Menurutnya, penetapan gaji ini sesuai dengan Undang-Undang OJK dan disesuaikan dengan standar yang wajar di sektor jasa keuangan atau regulator jasa keuangan.
Untuk gaji DK OJK selama masa transisi pada saat itu memang lebih rendah dibanding regulator dan praktisi pada sektor jasa keuangan lainnya. Saat itu, gaji Dewan Gubernur BI sekitar Rp130-150 juta, komisioner LPS berkisar Rp150-175 juta, dan direksi perbankan berkisar Rp200-300 juta
"Kita gunakan standar gaji BI (Bank Indonesia) dan LPS (Lembaga Penjamin Simpanan)," tuturnya.
Namun jika dikalkulasikan dengan tingkat inflasi yang terjadi selama lima tahun terakhir, ia menaksir rata-rata gaji DK OJK saat ini sudah mencapai Rp190 juta hingga Rp205 juta per bulan. Ekonom Senior Bank Mandiri, Andry Asmoro, mengatakan wajar jika gaji yang diterima DK OJK lebih tinggi dari bankir.
Menurutnya, selain mengurusi perbankan, OJK juga mengurusi industri pasar modal, keuangan non-bank, perasuransian, dana pensiun, lembaga pembiayaan, dan jasa keuangan lainnya.
"Kalau bankir hanya mengurusi perbankan. OJK bisa perbankan, pasar modal, dan lainnya, lebih banyak tugasnya," tuturnya.

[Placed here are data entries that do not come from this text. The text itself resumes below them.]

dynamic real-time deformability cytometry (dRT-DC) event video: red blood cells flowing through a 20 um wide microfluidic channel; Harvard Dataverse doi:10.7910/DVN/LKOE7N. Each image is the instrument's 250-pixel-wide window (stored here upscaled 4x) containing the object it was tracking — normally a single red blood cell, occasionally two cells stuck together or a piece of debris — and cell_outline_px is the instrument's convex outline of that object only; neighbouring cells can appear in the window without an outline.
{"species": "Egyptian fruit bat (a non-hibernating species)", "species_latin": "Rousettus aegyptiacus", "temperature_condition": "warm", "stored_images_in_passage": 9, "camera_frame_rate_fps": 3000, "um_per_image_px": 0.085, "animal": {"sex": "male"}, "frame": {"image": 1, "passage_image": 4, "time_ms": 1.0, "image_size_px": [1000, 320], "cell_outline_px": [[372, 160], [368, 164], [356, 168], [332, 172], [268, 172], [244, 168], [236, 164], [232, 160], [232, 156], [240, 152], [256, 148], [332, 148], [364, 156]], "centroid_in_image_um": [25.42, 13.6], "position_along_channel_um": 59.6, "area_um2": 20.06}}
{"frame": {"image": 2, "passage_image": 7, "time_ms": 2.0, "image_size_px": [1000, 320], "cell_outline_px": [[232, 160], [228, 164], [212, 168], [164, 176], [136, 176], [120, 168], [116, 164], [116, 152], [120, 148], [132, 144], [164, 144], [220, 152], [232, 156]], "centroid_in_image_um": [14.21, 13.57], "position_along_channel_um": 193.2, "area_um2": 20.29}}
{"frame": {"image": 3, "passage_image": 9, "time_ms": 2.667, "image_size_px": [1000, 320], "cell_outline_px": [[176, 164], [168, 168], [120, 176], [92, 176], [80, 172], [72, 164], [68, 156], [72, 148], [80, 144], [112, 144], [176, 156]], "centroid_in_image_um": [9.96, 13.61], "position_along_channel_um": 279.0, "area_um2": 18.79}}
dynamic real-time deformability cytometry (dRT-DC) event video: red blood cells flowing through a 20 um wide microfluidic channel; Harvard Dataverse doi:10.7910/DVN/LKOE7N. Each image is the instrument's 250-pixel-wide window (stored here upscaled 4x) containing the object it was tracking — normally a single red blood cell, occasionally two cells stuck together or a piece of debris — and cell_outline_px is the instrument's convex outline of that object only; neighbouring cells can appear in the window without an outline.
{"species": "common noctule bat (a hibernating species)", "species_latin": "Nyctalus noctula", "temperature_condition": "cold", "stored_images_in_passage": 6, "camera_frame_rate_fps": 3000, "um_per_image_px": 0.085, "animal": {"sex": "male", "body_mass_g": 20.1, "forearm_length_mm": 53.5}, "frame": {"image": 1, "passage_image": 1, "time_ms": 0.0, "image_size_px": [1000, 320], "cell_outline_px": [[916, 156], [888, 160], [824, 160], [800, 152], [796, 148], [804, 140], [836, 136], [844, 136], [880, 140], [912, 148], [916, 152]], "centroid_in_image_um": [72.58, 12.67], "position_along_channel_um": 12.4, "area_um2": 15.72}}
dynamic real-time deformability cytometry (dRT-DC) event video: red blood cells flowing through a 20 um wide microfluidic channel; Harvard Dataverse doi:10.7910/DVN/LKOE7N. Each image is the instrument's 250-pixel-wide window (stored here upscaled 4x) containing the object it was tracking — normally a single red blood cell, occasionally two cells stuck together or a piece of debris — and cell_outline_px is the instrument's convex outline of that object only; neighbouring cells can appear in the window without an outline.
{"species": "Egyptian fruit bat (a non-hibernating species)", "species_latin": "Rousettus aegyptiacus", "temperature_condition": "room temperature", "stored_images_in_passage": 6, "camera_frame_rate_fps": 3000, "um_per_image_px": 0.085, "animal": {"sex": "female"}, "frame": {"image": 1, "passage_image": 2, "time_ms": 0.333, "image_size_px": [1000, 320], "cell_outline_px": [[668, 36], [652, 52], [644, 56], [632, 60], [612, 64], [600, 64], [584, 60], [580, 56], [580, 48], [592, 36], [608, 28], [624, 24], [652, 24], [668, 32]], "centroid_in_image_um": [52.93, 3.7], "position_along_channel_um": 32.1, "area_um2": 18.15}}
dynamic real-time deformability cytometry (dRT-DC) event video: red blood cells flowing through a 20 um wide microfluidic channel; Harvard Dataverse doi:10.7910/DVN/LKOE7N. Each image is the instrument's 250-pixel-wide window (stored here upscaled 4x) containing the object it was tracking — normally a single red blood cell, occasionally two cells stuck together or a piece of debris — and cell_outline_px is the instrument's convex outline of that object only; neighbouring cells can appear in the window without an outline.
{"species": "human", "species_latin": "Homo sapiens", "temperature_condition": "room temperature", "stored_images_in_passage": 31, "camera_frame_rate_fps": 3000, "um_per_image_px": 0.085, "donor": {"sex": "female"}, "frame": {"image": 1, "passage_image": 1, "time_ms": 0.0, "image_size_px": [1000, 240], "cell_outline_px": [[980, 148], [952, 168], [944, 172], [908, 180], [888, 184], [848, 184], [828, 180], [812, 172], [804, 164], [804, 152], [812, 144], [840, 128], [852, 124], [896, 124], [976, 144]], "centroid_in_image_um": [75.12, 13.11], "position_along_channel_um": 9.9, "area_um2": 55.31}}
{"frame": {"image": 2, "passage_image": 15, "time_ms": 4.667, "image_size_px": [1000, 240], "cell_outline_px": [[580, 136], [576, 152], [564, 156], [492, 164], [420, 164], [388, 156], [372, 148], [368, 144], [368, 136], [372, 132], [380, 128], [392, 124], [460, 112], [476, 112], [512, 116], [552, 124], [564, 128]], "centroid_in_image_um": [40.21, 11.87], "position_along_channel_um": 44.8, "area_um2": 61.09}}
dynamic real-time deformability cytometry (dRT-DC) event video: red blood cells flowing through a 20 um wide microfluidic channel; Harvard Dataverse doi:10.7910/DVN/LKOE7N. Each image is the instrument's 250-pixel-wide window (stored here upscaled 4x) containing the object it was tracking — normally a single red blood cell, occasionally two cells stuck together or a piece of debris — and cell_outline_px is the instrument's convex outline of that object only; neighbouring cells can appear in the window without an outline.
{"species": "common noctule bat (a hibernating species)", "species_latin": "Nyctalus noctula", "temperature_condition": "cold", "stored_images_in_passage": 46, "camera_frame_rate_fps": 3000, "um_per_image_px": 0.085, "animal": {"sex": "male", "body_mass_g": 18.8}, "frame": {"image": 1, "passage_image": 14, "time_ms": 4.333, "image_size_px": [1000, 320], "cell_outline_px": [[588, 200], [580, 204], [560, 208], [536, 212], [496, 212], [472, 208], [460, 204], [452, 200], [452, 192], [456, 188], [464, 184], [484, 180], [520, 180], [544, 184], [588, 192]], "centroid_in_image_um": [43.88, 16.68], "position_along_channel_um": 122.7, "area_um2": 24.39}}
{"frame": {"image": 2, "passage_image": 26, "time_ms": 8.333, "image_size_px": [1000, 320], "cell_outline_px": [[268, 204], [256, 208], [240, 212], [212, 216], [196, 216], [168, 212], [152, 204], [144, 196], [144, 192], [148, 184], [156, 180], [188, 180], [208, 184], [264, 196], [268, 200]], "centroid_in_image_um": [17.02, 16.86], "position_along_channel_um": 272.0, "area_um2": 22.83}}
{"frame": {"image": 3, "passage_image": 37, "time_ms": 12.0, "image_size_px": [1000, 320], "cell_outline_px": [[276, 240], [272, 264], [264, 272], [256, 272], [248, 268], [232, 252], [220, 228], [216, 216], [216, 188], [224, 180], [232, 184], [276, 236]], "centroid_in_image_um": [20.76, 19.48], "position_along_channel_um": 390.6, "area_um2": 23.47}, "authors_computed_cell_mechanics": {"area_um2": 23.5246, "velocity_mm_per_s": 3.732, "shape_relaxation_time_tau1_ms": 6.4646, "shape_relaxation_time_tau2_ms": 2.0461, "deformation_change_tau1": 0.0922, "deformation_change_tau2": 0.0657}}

Terlepas dari hiruk pikuk persaingan tersebut, Ketua Umum Perhimpunan Bank-Bank Nasional (Perbanas) Kartika Wirjoatmodjo berharap, siapapun DK OJK yang terpilih nanti mampu membawa industri keuangan Indonesia memitigasi risiko sektor keuangan di tengah ketidakpastian ekonomi dunia.
"Sektor keuangan ini adalah sektor yang sangat kompleks dan merupakan urat nadi di perekonomian. Jadi OJK sebagai regulator perbankan dan regulator industri keuangan secara keseluruhan ini memang harus diisi oleh orang-orang yang kompeten dan benar-benar harus bisa mengendalikan risiko jangka panjang," ujar Tiko.